野沢聡子『問題解決の交渉学』
2005-5-1 22:06
『問題解決の交渉学』という題名と、「IBM をはじめ一流企業の社員研修でも採用!」という帯の文句に惹かれて読んでみました。しかし、期待はずれでした。
この本の趣旨は「対立」や「衝突」を「協調的交渉術」で回避しようというもの。当事者の一方が勝つのではなく、お互いが協調しあって解決して双方が満足するというもの。一言でいえば Win-Win の関係というもので、当たり前すぎるくらい当たり前のことしか書かれていません。
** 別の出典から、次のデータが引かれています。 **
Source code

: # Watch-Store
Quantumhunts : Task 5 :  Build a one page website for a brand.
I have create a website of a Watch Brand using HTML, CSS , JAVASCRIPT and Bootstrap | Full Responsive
書名に「交渉学」と掲げてありますが、学問と呼べるほどのものなのかは、はなはだ疑問です。
普段から「相手の立場に立って物事を考える」というコミュニケーションの基本ができていれば、小難しい学問に仕立て上げなくても、このようなことは自然と身に付いていると思います。しかしわざわざ学んでいる企業があるとしたら、それは「相手の立場に立つ」という基本ができていない人が多いということでしょうか。情けなさ過ぎる。
ライブドアの敵対的買収騒も、うまくいくはずないと思っていましたが、それは司法判断とか株主比率ではなく、この基本がわかっていない人たちだったからなのですよね。